Since early 2025, the Indonesian Cyber Media Association (AMSI) has recognised that Indonesia’s digital media landscape is entering another major disruption, this time driven by artificial intelligence. AI-powered search and conversational platforms are changing how audiences find and consume information. Instead of opening links and visiting publishers’ websites, users increasingly receive summaries, explanations, and direct answers from Google AI Overview, ChatGPT, Gemini, Perplexity, and similar services.
Across AMSI’s membership, publishers have reported severe declines in organic traffic, with some losing more than 60%. Research conducted with Monash University Indonesia confirmed that this was not simply anecdotal. Among 44 Indonesian news outlets studied between September 2024 and November 2025, 37 recorded declining visitor numbers. The median decline was approximately 45%. Several groups of major and mid-sized publishers lost between 40% and 59% of visitors, while interviews with publishers identified traffic losses ranging from 20 to 70%
The study also found that Google AI Overview is increasingly acting as a gatekeeper between audiences and news websites. Users may still see publisher links, but they often stop after reading the AI-generated answer. For large publishers, the research identified a statistically significant decline in click-through rates after the expansion of AI Overview. Page views and organic search traffic were also settling at a lower baseline. This matters because many Indonesian publishers still depend on page views to generate programmatic advertising revenue.
Publishers face costs on both sides. They lose audience traffic while AI crawlers consume their content and server capacity. One publisher reported spending more than Rp100 million in additional infrastructure costs to prevent its website from slowing down or crashing. As one participant put it, publishers are paying for the infrastructure required to serve bots, while the economic value is captured elsewhere.
AMSI therefore commissioned a second study with PR2Media, a local media think tank, to examine whether its members were prepared to respond. The AI Readiness Index surveyed 262 media companies across Indonesia. The results showed a clear capacity gap. Large media companies scored 2.81 and were classified as “AI Aware.” Medium-to-large, medium, and small publishers scored 2.37, 2.35, and 1.98, respectively, placing them at the “AI Unaware” level.
The most serious weaknesses were not in willingness to experiment, but in governance, business strategy, data, and content protection. Almost half of the surveyed companies did not know how to protect their websites from AI crawlers. More than half were unfamiliar with frameworks that could provide controlled access to content for AI companies. Only 3.4% had implemented a combination of tools such as robots.txt, login authentication, Cloudflare, or a controlled scraping framework. Nearly half had not identified potential commercial partnerships with AI platforms.
“These findings made one point clear: individual publishers cannot solve this problem alone. This is especially true because more than 70% of AMSI members are small local media organisations outside Jakarta, often operating without dedicated technology, product, legal, or data teams”, highlighted Wahyu Dhyatmika.
With support from the International Fund for Public Interest Media, AMSI therefore began developing a locally governed AI and data-access solution using OpenMined. The objective is not to close journalism off from AI, but to replace uncontrolled scraping with permission-based access. Under this model, publisher data remains in a controlled environment. AI companies can submit queries, but publishers determine which content may be accessed, by whom, for what purpose, and at what price. Usage can be recorded, attribution preserved, and payments linked to actual access.

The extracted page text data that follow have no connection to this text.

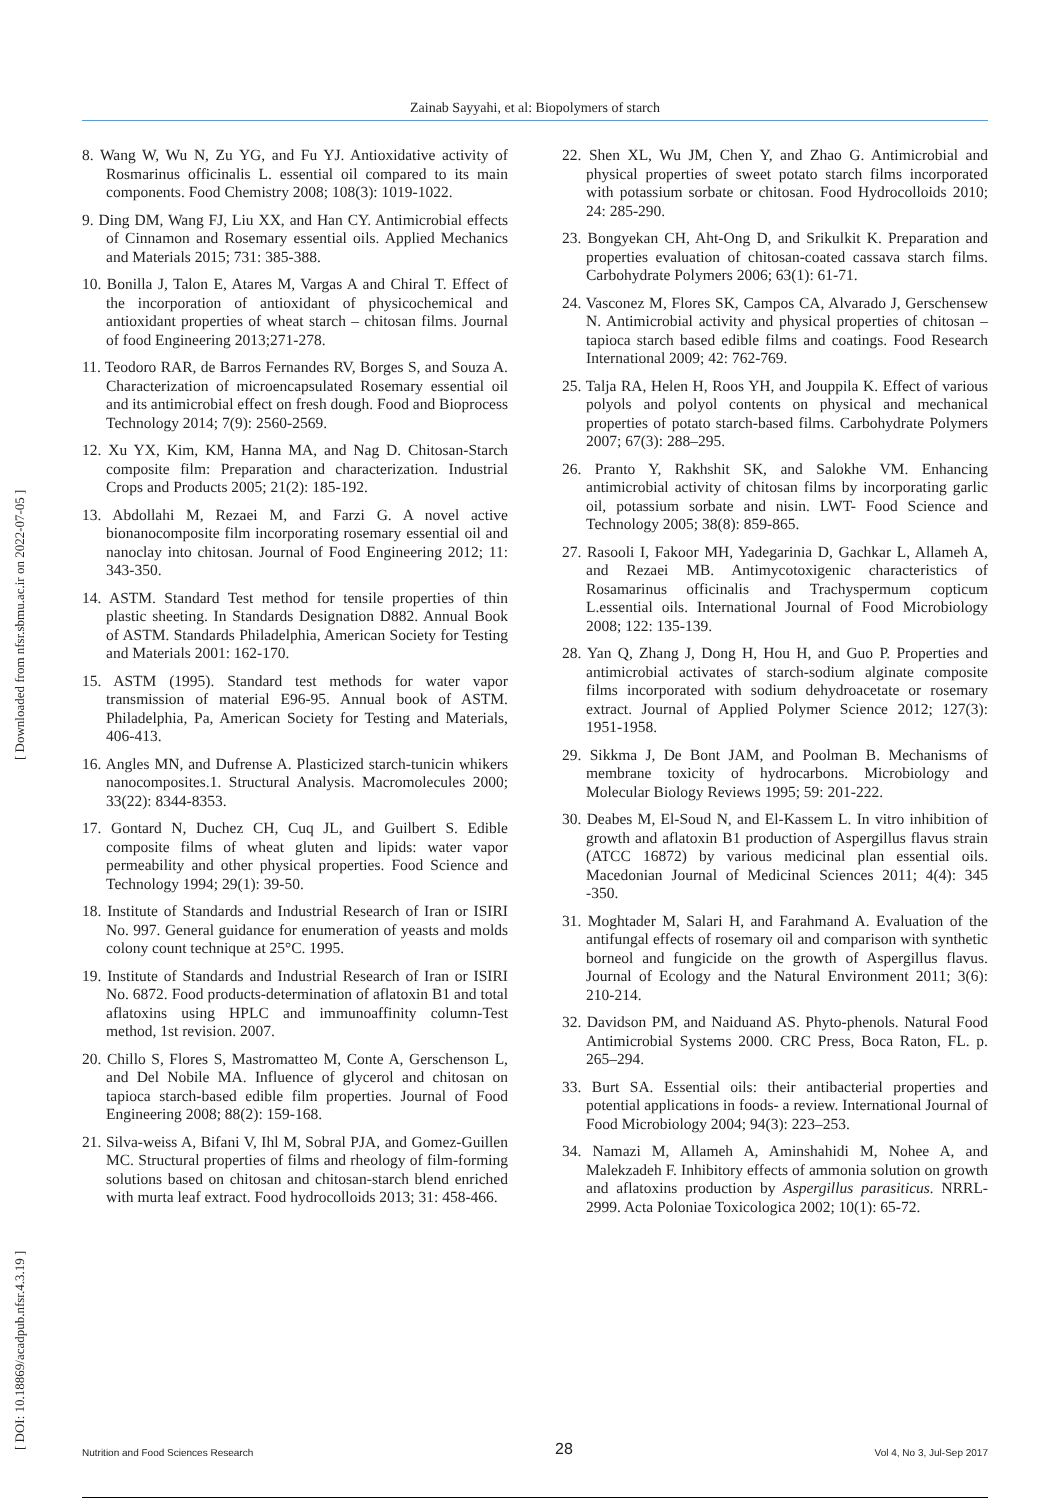Zainab Sayyahi, et al: Biopolymers of starch
[ DOI: 10.18869/acadpub.nfsr.4.3.19 ] [ Downloaded from nfsr.sbmu.ac.ir on 2022-07-05 ]
8. Wang W, Wu N, Zu YG, and Fu YJ. Antioxidative activity of Rosmarinus officinalis L. essential oil compared to its main components. Food Chemistry 2008; 108(3): 1019-1022.
9. Ding DM, Wang FJ, Liu XX, and Han CY. Antimicrobial effects of Cinnamon and Rosemary essential oils. Applied Mechanics and Materials 2015; 731: 385-388.
10. Bonilla J, Talon E, Atares M, Vargas A and Chiral T. Effect of the incorporation of antioxidant of physicochemical and antioxidant properties of wheat starch – chitosan films. Journal of food Engineering 2013;271-278.
11. Teodoro RAR, de Barros Fernandes RV, Borges S, and Souza A. Characterization of microencapsulated Rosemary essential oil and its antimicrobial effect on fresh dough. Food and Bioprocess Technology 2014; 7(9): 2560-2569.
12. Xu YX, Kim, KM, Hanna MA, and Nag D. Chitosan-Starch composite film: Preparation and characterization. Industrial Crops and Products 2005; 21(2): 185-192.
13. Abdollahi M, Rezaei M, and Farzi G. A novel active bionanocomposite film incorporating rosemary essential oil and nanoclay into chitosan. Journal of Food Engineering 2012; 11: 343-350.
14. ASTM. Standard Test method for tensile properties of thin plastic sheeting. In Standards Designation D882. Annual Book of ASTM. Standards Philadelphia, American Society for Testing and Materials 2001: 162-170.
15. ASTM (1995). Standard test methods for water vapor transmission of material E96-95. Annual book of ASTM. Philadelphia, Pa, American Society for Testing and Materials, 406-413.
16. Angles MN, and Dufrense A. Plasticized starch-tunicin whikers nanocomposites.1. Structural Analysis. Macromolecules 2000; 33(22): 8344-8353.
17. Gontard N, Duchez CH, Cuq JL, and Guilbert S. Edible composite films of wheat gluten and lipids: water vapor permeability and other physical properties. Food Science and Technology 1994; 29(1): 39-50.
18. Institute of Standards and Industrial Research of Iran or ISIRI No. 997. General guidance for enumeration of yeasts and molds colony count technique at 25°C. 1995.
19. Institute of Standards and Industrial Research of Iran or ISIRI No. 6872. Food products-determination of aflatoxin B1 and total aflatoxins using HPLC and immunoaffinity column-Test method, 1st revision. 2007.
20. Chillo S, Flores S, Mastromatteo M, Conte A, Gerschenson L, and Del Nobile MA. Influence of glycerol and chitosan on tapioca starch-based edible film properties. Journal of Food Engineering 2008; 88(2): 159-168.
21. Silva-weiss A, Bifani V, Ihl M, Sobral PJA, and Gomez-Guillen MC. Structural properties of films and rheology of film-forming solutions based on chitosan and chitosan-starch blend enriched with murta leaf extract. Food hydrocolloids 2013; 31: 458-466.
22. Shen XL, Wu JM, Chen Y, and Zhao G. Antimicrobial and physical properties of sweet potato starch films incorporated with potassium sorbate or chitosan. Food Hydrocolloids 2010; 24: 285-290.
23. Bongyekan CH, Aht-Ong D, and Srikulkit K. Preparation and properties evaluation of chitosan-coated cassava starch films. Carbohydrate Polymers 2006; 63(1): 61-71.
24. Vasconez M, Flores SK, Campos CA, Alvarado J, Gerschensew N. Antimicrobial activity and physical properties of chitosan – tapioca starch based edible films and coatings. Food Research International 2009; 42: 762-769.
25. Talja RA, Helen H, Roos YH, and Jouppila K. Effect of various polyols and polyol contents on physical and mechanical properties of potato starch-based films. Carbohydrate Polymers 2007; 67(3): 288–295.
26. Pranto Y, Rakhshit SK, and Salokhe VM. Enhancing antimicrobial activity of chitosan films by incorporating garlic oil, potassium sorbate and nisin. LWT- Food Science and Technology 2005; 38(8): 859-865.
27. Rasooli I, Fakoor MH, Yadegarinia D, Gachkar L, Allameh A, and Rezaei MB. Antimycotoxigenic characteristics of Rosamarinus officinalis and Trachyspermum copticum L.essential oils. International Journal of Food Microbiology 2008; 122: 135-139.
28. Yan Q, Zhang J, Dong H, Hou H, and Guo P. Properties and antimicrobial activates of starch-sodium alginate composite films incorporated with sodium dehydroacetate or rosemary extract. Journal of Applied Polymer Science 2012; 127(3): 1951-1958.
29. Sikkma J, De Bont JAM, and Poolman B. Mechanisms of membrane toxicity of hydrocarbons. Microbiology and Molecular Biology Reviews 1995; 59: 201-222.
30. Deabes M, El-Soud N, and El-Kassem L. In vitro inhibition of growth and aflatoxin B1 production of Aspergillus flavus strain (ATCC 16872) by various medicinal plan essential oils. Macedonian Journal of Medicinal Sciences 2011; 4(4): 345 -350.
31. Moghtader M, Salari H, and Farahmand A. Evaluation of the antifungal effects of rosemary oil and comparison with synthetic borneol and fungicide on the growth of Aspergillus flavus. Journal of Ecology and the Natural Environment 2011; 3(6): 210-214.
32. Davidson PM, and Naiduand AS. Phyto-phenols. Natural Food Antimicrobial Systems 2000. CRC Press, Boca Raton, FL. p. 265–294.
33. Burt SA. Essential oils: their antibacterial properties and potential applications in foods- a review. International Journal of Food Microbiology 2004; 94(3): 223–253.
34. Namazi M, Allameh A, Aminshahidi M, Nohee A, and Malekzadeh F. Inhibitory effects of ammonia solution on growth and aflatoxins production by Aspergillus parasiticus. NRRL-2999. Acta Poloniae Toxicologica 2002; 10(1): 65-72.
Nutrition and Food Sciences Research 28 Vol 4, No 3, Jul-Sep 2017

OpenMined’s Syft infrastructure provides the technical foundation. Syft Space acts as the controlled home for publisher data, access policies, and pricing. Syft Hub provides a directory through which AI companies, developers, enterprises, and researchers can discover available sources. Through an AMSI collective endpoint, members can participate without having to build separate infrastructure. Each publisher can retain its own attribution, analytics, control, and share of revenue.
“Our participation in the Journalism Cloud Alliance reinforced this approach. JCA demonstrates that shared technology, pooled expertise, common standards, and collective negotiation can give independent media access to infrastructure they could not afford or manage individually”.
AMSI is now testing the system with 50 publishers. The pilot covers CMS integration, data ingestion, AI queries, source attribution, access policies, and usage-based payments. By the third quarter of 2026, their data hub AMSInews.id aims to begin serving authorised AI platforms and developers through this collective infrastructure.
“The broader lesson is that sustainable media innovation requires more than teaching journalists to use AI. It requires collective ownership of infrastructure, stronger data governance, transparent attribution, enforceable access rules, and fair mechanisms for sharing value. Collective technology is becoming essential to ensure that local journalism remains visible, viable, and capable of serving its communities in the AI economy.”